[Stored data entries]

=====

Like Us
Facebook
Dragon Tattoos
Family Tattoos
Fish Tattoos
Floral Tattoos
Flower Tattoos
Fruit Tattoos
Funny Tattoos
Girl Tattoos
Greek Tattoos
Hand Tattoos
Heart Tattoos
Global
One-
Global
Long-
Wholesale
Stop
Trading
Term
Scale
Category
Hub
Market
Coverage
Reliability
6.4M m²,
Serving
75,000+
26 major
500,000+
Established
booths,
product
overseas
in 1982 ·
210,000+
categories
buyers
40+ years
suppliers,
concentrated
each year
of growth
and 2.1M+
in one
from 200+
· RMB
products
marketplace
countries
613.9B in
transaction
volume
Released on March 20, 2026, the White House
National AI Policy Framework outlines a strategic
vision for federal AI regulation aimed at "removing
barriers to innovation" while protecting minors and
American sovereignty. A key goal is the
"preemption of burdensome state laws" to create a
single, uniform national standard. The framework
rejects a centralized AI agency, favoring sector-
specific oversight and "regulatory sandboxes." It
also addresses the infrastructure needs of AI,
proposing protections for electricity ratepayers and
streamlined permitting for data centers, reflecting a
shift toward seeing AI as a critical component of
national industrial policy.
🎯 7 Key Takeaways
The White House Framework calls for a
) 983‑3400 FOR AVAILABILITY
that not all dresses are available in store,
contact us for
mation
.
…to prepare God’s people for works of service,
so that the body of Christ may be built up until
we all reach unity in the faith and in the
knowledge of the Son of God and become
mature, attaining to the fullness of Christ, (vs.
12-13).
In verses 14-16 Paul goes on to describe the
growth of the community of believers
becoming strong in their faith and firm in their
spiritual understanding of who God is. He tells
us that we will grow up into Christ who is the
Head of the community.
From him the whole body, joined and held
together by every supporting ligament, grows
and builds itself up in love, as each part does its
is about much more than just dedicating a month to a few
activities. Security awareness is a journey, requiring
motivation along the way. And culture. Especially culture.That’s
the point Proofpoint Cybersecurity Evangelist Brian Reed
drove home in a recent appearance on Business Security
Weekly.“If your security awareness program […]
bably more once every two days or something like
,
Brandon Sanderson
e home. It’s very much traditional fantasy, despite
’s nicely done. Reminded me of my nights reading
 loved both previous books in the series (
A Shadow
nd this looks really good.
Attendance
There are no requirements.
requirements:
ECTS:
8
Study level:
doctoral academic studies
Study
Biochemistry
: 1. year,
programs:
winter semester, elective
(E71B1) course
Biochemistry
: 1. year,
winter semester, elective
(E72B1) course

=====

**Task prompt**
Copy the records above exactly, please, but only from the first line through the line containing "7 Key Takeaways".

**Exercise output**
Like Us
Facebook
Dragon Tattoos
Family Tattoos
Fish Tattoos
Floral Tattoos
Flower Tattoos
Fruit Tattoos
Funny Tattoos
Girl Tattoos
Greek Tattoos
Hand Tattoos
Heart Tattoos
Global
One-
Global
Long-
Wholesale
Stop
Trading
Term
Scale
Category
Hub
Market
Coverage
Reliability
6.4M m²,
Serving
75,000+
26 major
500,000+
Established
booths,
product
overseas
in 1982 ·
210,000+
categories
buyers
40+ years
suppliers,
concentrated
each year
of growth
and 2.1M+
in one
from 200+
· RMB
products
marketplace
countries
613.9B in
transaction
volume
Released on March 20, 2026, the White House
National AI Policy Framework outlines a strategic
vision for federal AI regulation aimed at "removing
barriers to innovation" while protecting minors and
American sovereignty. A key goal is the
"preemption of burdensome state laws" to create a
single, uniform national standard. The framework
rejects a centralized AI agency, favoring sector-
specific oversight and "regulatory sandboxes." It
also addresses the infrastructure needs of AI,
proposing protections for electricity ratepayers and
streamlined permitting for data centers, reflecting a
shift toward seeing AI as a critical component of
national industrial policy.
🎯 7 Key Takeaways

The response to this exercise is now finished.